▶ [Task statement] Render every line of the entries below as a JSON list of strings, one string per line, skipping blank lines and leaving the pictures out.

▶ [Dataset records]

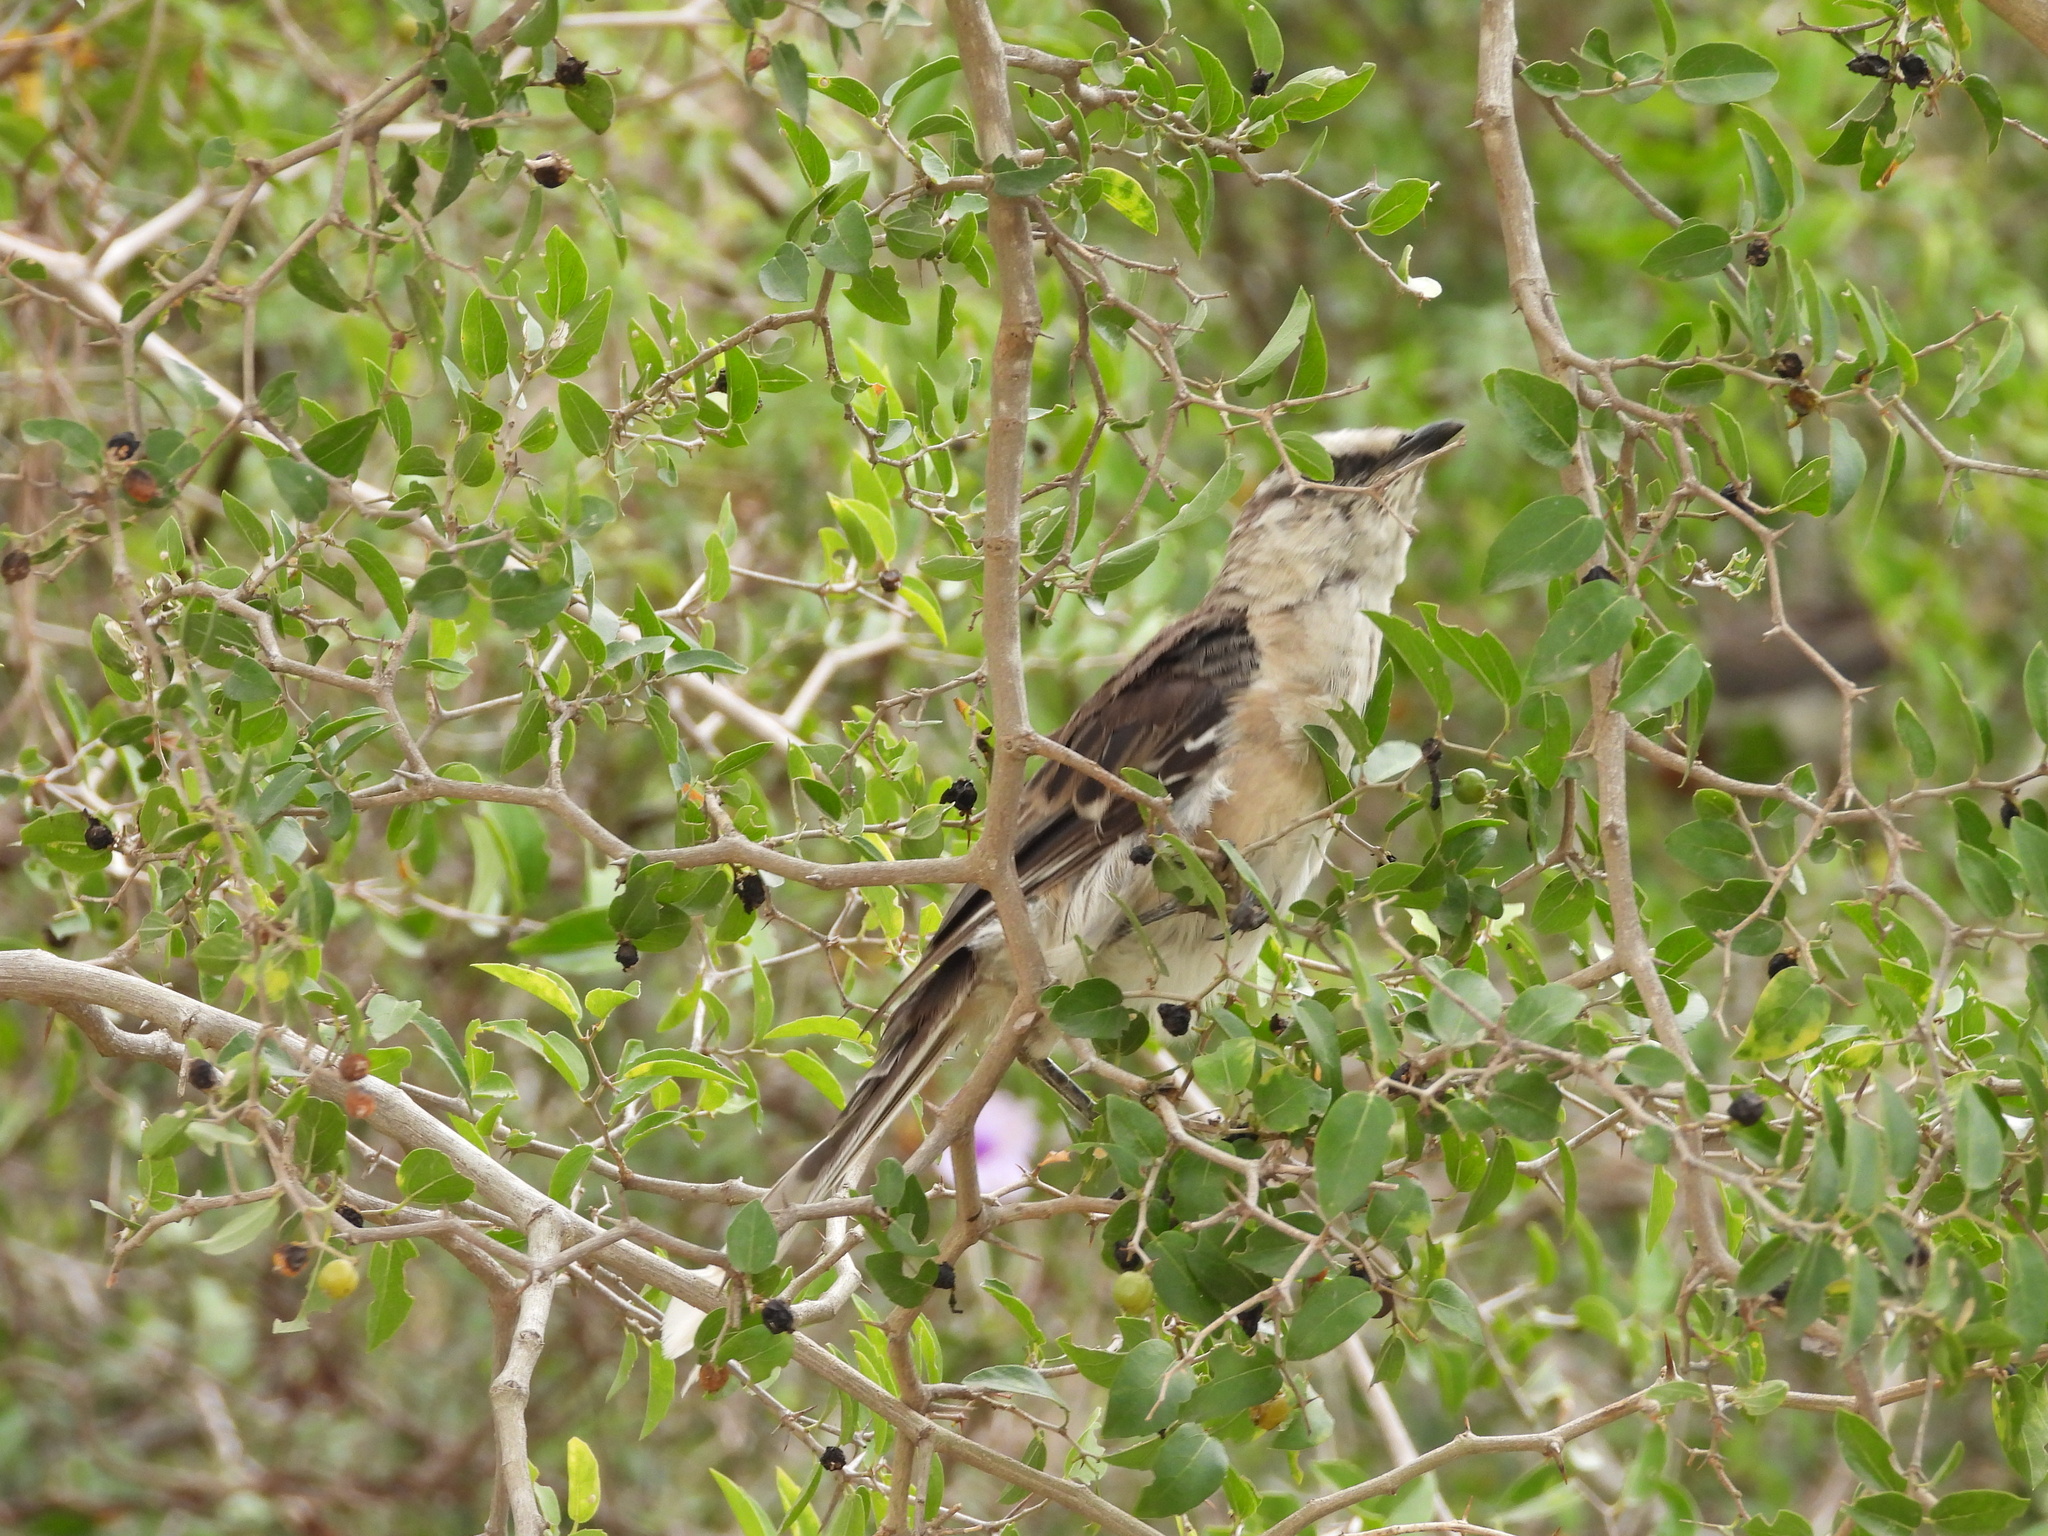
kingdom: Animalia
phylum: Chordata
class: Aves
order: Passeriformes
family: Mimidae
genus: Mimus
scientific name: Mimus saturninus
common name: Chalk-browed mockingbird
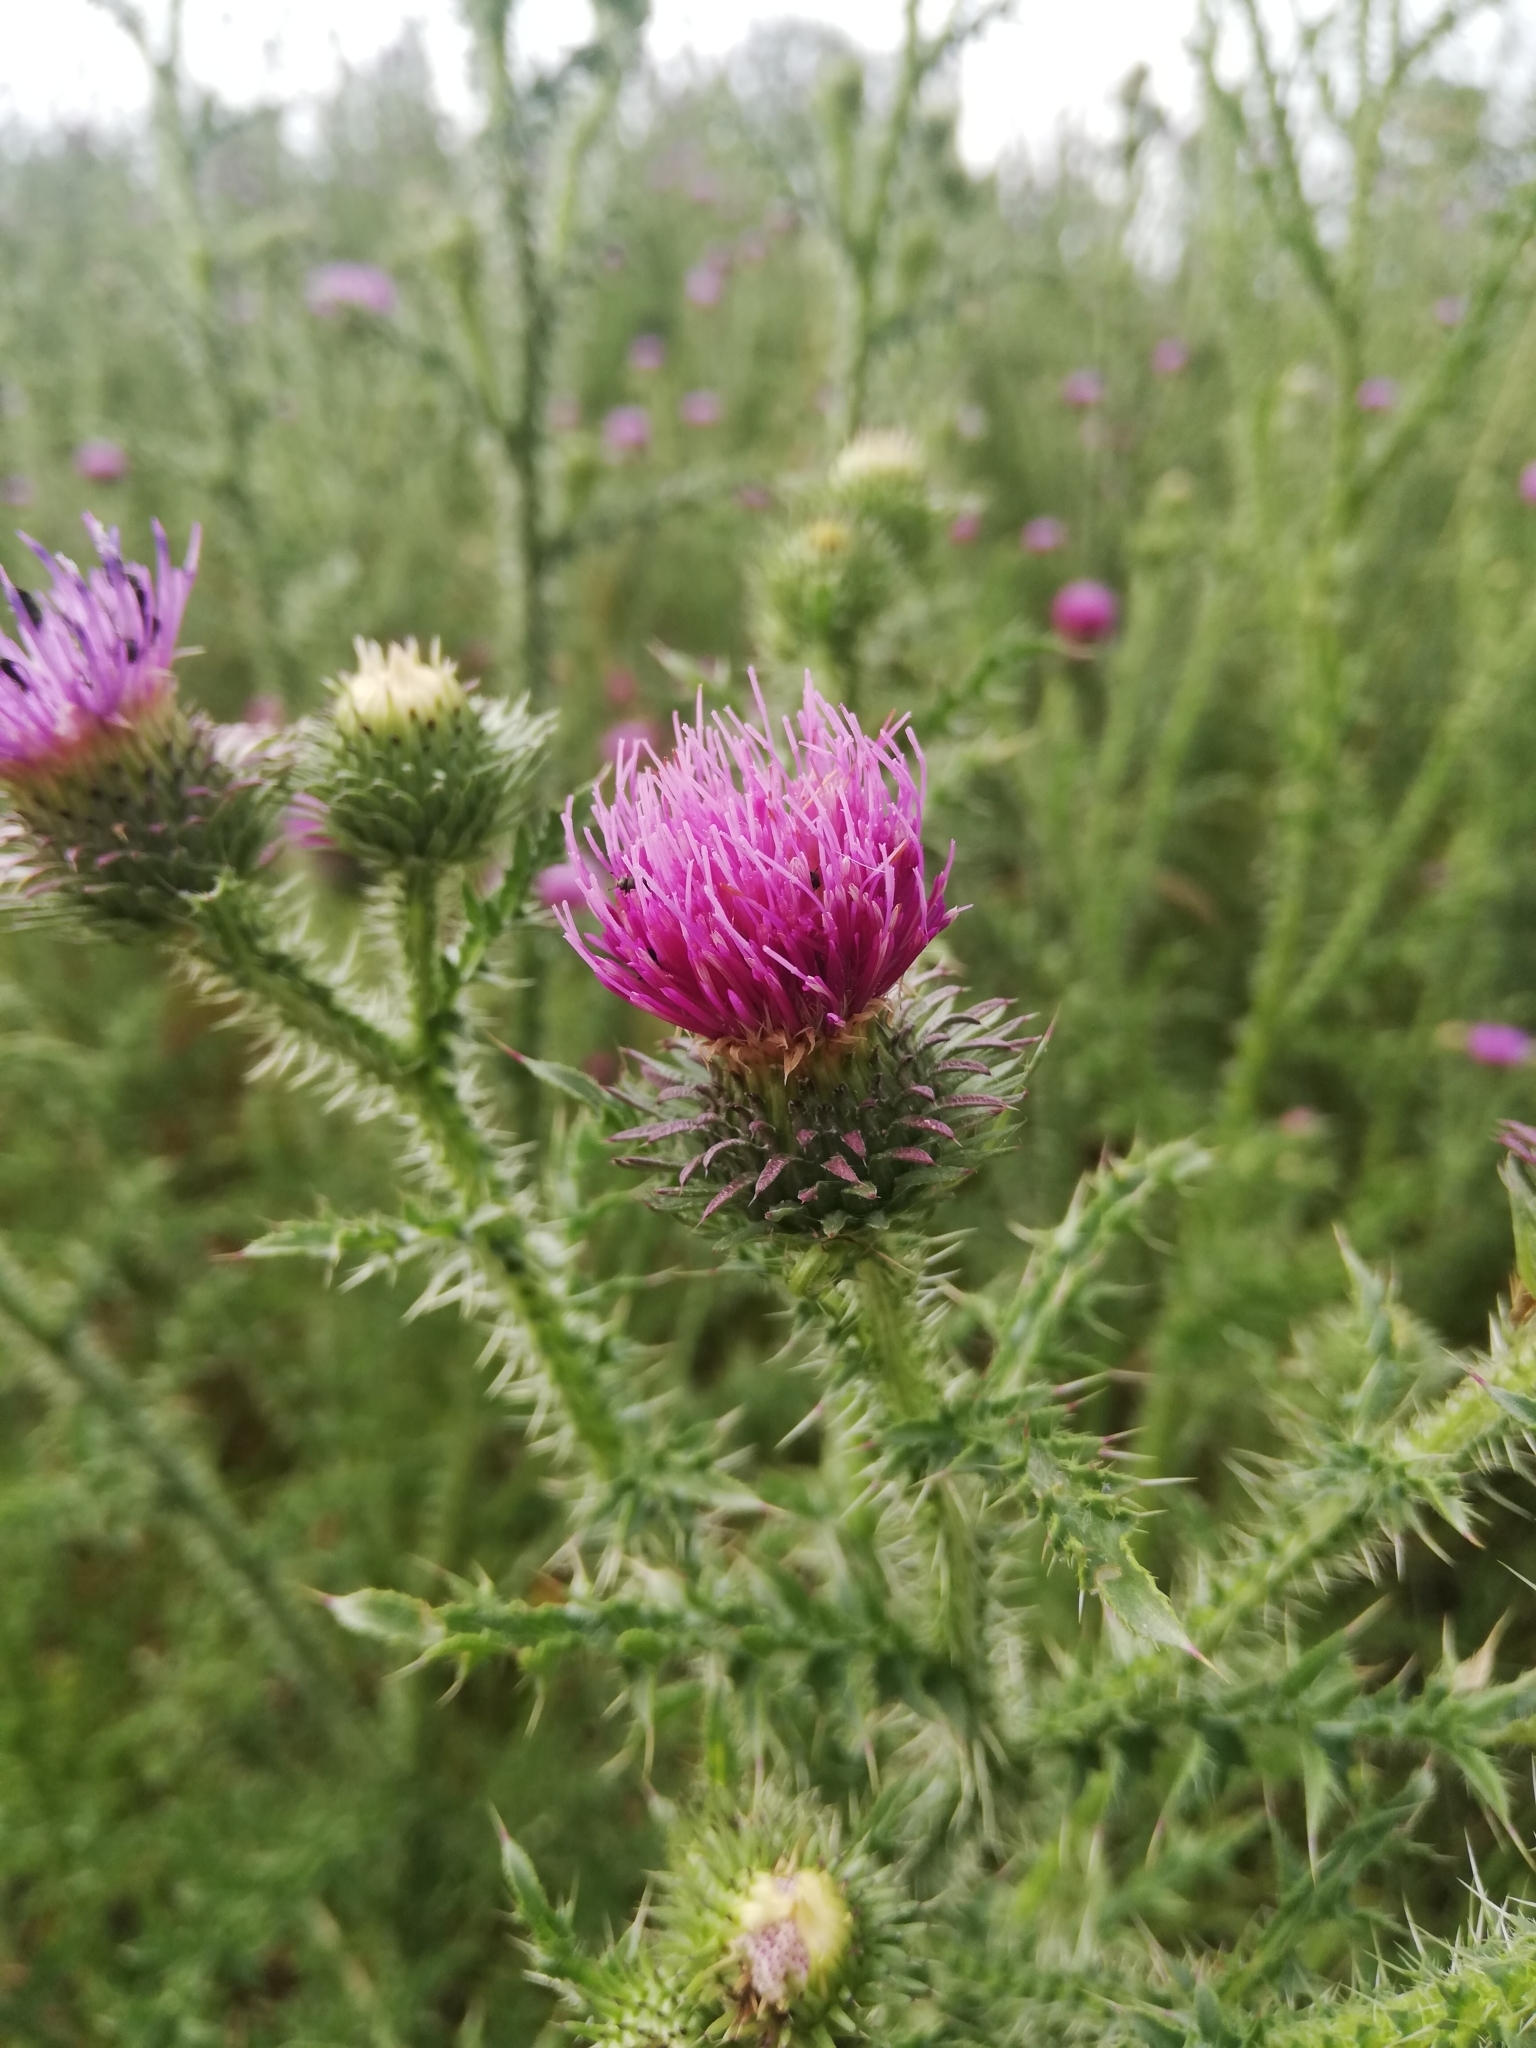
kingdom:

▶ [Answer to the exercise]
[
  "kingdom: Animalia",
  "phylum: Chordata",
  "class: Aves",
  "order: Passeriformes",
  "family: Mimidae",
  "genus: Mimus",
  "scientific name: Mimus saturninus",
  "common name: Chalk-browed mockingbird",
  "kingdom:"
]